## Information provided
- Opening Delimiter -
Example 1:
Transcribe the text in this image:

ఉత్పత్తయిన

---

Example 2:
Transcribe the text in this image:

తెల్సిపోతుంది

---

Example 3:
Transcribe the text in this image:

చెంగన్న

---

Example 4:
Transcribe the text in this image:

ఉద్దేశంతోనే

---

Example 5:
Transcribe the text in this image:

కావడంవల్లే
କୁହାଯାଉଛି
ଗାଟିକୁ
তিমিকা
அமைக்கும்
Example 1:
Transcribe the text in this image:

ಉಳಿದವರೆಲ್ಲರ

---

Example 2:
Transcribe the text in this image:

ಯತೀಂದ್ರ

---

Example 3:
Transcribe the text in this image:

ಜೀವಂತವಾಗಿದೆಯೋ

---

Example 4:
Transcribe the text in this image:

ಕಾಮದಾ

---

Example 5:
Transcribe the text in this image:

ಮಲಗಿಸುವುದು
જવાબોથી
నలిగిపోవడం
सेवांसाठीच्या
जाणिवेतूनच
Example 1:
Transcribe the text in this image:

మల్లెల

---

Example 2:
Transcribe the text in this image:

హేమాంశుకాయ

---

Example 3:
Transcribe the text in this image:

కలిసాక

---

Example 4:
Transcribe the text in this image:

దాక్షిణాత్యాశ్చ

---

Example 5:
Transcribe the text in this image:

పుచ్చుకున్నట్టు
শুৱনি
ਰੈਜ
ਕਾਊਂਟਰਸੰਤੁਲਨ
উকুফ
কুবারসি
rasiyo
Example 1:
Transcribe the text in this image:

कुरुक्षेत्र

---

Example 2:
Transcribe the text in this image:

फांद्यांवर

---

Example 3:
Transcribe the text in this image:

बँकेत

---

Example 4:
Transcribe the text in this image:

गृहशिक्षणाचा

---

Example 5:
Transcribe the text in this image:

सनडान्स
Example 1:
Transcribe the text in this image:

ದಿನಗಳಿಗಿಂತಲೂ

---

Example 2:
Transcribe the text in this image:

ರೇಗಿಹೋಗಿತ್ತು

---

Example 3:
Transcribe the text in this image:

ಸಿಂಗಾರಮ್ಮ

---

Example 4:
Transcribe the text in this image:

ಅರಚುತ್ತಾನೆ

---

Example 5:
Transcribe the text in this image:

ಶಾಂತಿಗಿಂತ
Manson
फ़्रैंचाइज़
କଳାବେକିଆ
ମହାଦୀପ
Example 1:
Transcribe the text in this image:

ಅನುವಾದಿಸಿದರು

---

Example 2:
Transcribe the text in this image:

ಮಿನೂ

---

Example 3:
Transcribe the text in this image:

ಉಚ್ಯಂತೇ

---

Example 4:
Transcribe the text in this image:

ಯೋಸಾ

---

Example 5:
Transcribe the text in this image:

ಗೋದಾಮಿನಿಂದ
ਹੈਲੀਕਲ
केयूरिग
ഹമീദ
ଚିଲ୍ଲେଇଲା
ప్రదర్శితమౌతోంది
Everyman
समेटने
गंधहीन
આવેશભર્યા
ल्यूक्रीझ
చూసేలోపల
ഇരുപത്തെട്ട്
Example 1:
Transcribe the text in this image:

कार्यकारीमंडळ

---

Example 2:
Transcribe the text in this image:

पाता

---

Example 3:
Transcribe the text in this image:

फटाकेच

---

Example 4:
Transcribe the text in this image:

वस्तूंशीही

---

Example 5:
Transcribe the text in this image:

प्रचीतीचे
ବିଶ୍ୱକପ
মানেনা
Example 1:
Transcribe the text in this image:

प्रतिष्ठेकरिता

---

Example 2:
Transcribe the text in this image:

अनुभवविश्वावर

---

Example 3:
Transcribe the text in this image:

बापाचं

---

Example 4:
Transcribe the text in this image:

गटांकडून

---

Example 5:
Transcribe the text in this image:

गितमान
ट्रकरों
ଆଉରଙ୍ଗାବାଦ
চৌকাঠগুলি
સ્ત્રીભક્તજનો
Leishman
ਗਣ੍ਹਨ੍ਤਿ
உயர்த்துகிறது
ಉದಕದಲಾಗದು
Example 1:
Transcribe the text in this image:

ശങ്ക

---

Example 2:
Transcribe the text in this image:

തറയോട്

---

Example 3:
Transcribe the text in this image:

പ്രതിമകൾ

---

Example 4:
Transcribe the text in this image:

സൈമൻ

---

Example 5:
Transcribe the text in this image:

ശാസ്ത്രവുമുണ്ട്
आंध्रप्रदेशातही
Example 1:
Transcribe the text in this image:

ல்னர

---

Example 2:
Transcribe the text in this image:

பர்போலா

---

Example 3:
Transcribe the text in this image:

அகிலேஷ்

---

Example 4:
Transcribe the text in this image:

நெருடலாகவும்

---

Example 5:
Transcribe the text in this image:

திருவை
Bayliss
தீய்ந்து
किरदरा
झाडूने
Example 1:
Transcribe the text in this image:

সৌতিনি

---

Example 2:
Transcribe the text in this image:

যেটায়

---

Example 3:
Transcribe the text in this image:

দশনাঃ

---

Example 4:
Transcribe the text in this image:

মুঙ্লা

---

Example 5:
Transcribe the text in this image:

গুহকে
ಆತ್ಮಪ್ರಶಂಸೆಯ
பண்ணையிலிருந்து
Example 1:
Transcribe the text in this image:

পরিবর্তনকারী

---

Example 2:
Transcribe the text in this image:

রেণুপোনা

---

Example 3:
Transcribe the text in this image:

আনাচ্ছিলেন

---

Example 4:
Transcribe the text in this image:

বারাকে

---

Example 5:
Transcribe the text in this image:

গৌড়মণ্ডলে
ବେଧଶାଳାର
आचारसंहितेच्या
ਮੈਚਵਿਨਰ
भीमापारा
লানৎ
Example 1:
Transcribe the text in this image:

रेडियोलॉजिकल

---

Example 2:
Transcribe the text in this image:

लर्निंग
- Closing Delimiter -
## Required work
Write the records out again, character for character.

## Task result
Example 1:
Transcribe the text in this image:

ఉత్పత్తయిన

---

Example 2:
Transcribe the text in this image:

తెల్సిపోతుంది

---

Example 3:
Transcribe the text in this image:

చెంగన్న

---

Example 4:
Transcribe the text in this image:

ఉద్దేశంతోనే

---

Example 5:
Transcribe the text in this image:

కావడంవల్లే
କୁହାଯାଉଛି
ଗାଟିକୁ
তিমিকা
அமைக்கும்
Example 1:
Transcribe the text in this image:

ಉಳಿದವರೆಲ್ಲರ

---

Example 2:
Transcribe the text in this image:

ಯತೀಂದ್ರ

---

Example 3:
Transcribe the text in this image:

ಜೀವಂತವಾಗಿದೆಯೋ

---

Example 4:
Transcribe the text in this image:

ಕಾಮದಾ

---

Example 5:
Transcribe the text in this image:

ಮಲಗಿಸುವುದು
જવાબોથી
నలిగిపోవడం
सेवांसाठीच्या
जाणिवेतूनच
Example 1:
Transcribe the text in this image:

మల్లెల

---

Example 2:
Transcribe the text in this image:

హేమాంశుకాయ

---

Example 3:
Transcribe the text in this image:

కలిసాక

---

Example 4:
Transcribe the text in this image:

దాక్షిణాత్యాశ్చ

---

Example 5:
Transcribe the text in this image:

పుచ్చుకున్నట్టు
শুৱনি
ਰੈਜ
ਕਾਊਂਟਰਸੰਤੁਲਨ
উকুফ
কুবারসি
rasiyo
Example 1:
Transcribe the text in this image:

कुरुक्षेत्र

---

Example 2:
Transcribe the text in this image:

फांद्यांवर

---

Example 3:
Transcribe the text in this image:

बँकेत

---

Example 4:
Transcribe the text in this image:

गृहशिक्षणाचा

---

Example 5:
Transcribe the text in this image:

सनडान्स
Example 1:
Transcribe the text in this image:

ದಿನಗಳಿಗಿಂತಲೂ

---

Example 2:
Transcribe the text in this image:

ರೇಗಿಹೋಗಿತ್ತು

---

Example 3:
Transcribe the text in this image:

ಸಿಂಗಾರಮ್ಮ

---

Example 4:
Transcribe the text in this image:

ಅರಚುತ್ತಾನೆ

---

Example 5:
Transcribe the text in this image:

ಶಾಂತಿಗಿಂತ
Manson
फ़्रैंचाइज़
କଳାବେକିଆ
ମହାଦୀପ
Example 1:
Transcribe the text in this image:

ಅನುವಾದಿಸಿದರು

---

Example 2:
Transcribe the text in this image:

ಮಿನೂ

---

Example 3:
Transcribe the text in this image:

ಉಚ್ಯಂತೇ

---

Example 4:
Transcribe the text in this image:

ಯೋಸಾ

---

Example 5:
Transcribe the text in this image:

ಗೋದಾಮಿನಿಂದ
ਹੈਲੀਕਲ
केयूरिग
ഹമീദ
ଚିଲ୍ଲେଇଲା
ప్రదర్శితమౌతోంది
Everyman
समेटने
गंधहीन
આવેશભર્યા
ल्यूक्रीझ
చూసేలోపల
ഇരുപത്തെട്ട്
Example 1:
Transcribe the text in this image:

कार्यकारीमंडळ

---

Example 2:
Transcribe the text in this image:

पाता

---

Example 3:
Transcribe the text in this image:

फटाकेच

---

Example 4:
Transcribe the text in this image:

वस्तूंशीही

---

Example 5:
Transcribe the text in this image:

प्रचीतीचे
ବିଶ୍ୱକପ
মানেনা
Example 1:
Transcribe the text in this image:

प्रतिष्ठेकरिता

---

Example 2:
Transcribe the text in this image:

अनुभवविश्वावर

---

Example 3:
Transcribe the text in this image:

बापाचं

---

Example 4:
Transcribe the text in this image:

गटांकडून

---

Example 5:
Transcribe the text in this image:

गितमान
ट्रकरों
ଆଉରଙ୍ଗାବାଦ
চৌকাঠগুলি
સ્ત્રીભક્તજનો
Leishman
ਗਣ੍ਹਨ੍ਤਿ
உயர்த்துகிறது
ಉದಕದಲಾಗದು
Example 1:
Transcribe the text in this image:

ശങ്ക

---

Example 2:
Transcribe the text in this image:

തറയോട്

---

Example 3:
Transcribe the text in this image:

പ്രതിമകൾ

---

Example 4:
Transcribe the text in this image:

സൈമൻ

---

Example 5:
Transcribe the text in this image:

ശാസ്ത്രവുമുണ്ട്
आंध्रप्रदेशातही
Example 1:
Transcribe the text in this image:

ல்னர

---

Example 2:
Transcribe the text in this image:

பர்போலா

---

Example 3:
Transcribe the text in this image:

அகிலேஷ்

---

Example 4:
Transcribe the text in this image:

நெருடலாகவும்

---

Example 5:
Transcribe the text in this image:

திருவை
Bayliss
தீய்ந்து
किरदरा
झाडूने
Example 1:
Transcribe the text in this image:

সৌতিনি

---

Example 2:
Transcribe the text in this image:

যেটায়

---

Example 3:
Transcribe the text in this image:

দশনাঃ

---

Example 4:
Transcribe the text in this image:

মুঙ্লা

---

Example 5:
Transcribe the text in this image:

গুহকে
ಆತ್ಮಪ್ರಶಂಸೆಯ
பண்ணையிலிருந்து
Example 1:
Transcribe the text in this image:

পরিবর্তনকারী

---

Example 2:
Transcribe the text in this image:

রেণুপোনা

---

Example 3:
Transcribe the text in this image:

আনাচ্ছিলেন

---

Example 4:
Transcribe the text in this image:

বারাকে

---

Example 5:
Transcribe the text in this image:

গৌড়মণ্ডলে
ବେଧଶାଳାର
आचारसंहितेच्या
ਮੈਚਵਿਨਰ
भीमापारा
লানৎ
Example 1:
Transcribe the text in this image:

रेडियोलॉजिकल

---

Example 2:
Transcribe the text in this image:

लर्निंग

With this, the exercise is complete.